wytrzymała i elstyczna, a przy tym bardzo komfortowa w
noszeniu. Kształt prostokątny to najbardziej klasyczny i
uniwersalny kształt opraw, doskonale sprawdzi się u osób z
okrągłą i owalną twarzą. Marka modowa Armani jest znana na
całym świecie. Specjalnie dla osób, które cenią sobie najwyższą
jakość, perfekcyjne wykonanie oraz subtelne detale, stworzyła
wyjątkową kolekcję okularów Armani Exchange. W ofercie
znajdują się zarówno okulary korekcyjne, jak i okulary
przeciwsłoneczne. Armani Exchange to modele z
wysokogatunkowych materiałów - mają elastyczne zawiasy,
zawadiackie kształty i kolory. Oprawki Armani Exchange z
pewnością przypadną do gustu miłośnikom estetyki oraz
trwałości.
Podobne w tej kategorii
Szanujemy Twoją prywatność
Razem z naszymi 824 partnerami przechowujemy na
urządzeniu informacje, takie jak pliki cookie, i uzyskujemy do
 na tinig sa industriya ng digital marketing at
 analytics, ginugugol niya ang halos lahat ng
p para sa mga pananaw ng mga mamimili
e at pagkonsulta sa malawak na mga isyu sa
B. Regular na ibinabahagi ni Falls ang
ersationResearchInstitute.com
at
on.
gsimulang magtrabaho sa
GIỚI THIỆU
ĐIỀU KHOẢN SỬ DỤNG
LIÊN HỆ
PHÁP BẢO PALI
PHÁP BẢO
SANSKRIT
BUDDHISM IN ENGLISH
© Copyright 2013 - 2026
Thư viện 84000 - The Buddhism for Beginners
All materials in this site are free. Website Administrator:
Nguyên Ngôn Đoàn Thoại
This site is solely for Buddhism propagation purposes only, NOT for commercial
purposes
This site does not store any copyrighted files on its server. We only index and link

########################################

*Exercise instructions:* From the line that contains "na tinig sa" to the last line of the data, write out each line exactly and add nothing.

*Response to the task:*
 na tinig sa industriya ng digital marketing at
 analytics, ginugugol niya ang halos lahat ng
p para sa mga pananaw ng mga mamimili
e at pagkonsulta sa malawak na mga isyu sa
B. Regular na ibinabahagi ni Falls ang
ersationResearchInstitute.com
at
on.
gsimulang magtrabaho sa
GIỚI THIỆU
ĐIỀU KHOẢN SỬ DỤNG
LIÊN HỆ
PHÁP BẢO PALI
PHÁP BẢO
SANSKRIT
BUDDHISM IN ENGLISH
© Copyright 2013 - 2026
Thư viện 84000 - The Buddhism for Beginners
All materials in this site are free. Website Administrator:
Nguyên Ngôn Đoàn Thoại
This site is solely for Buddhism propagation purposes only, NOT for commercial
purposes
This site does not store any copyrighted files on its server. We only index and link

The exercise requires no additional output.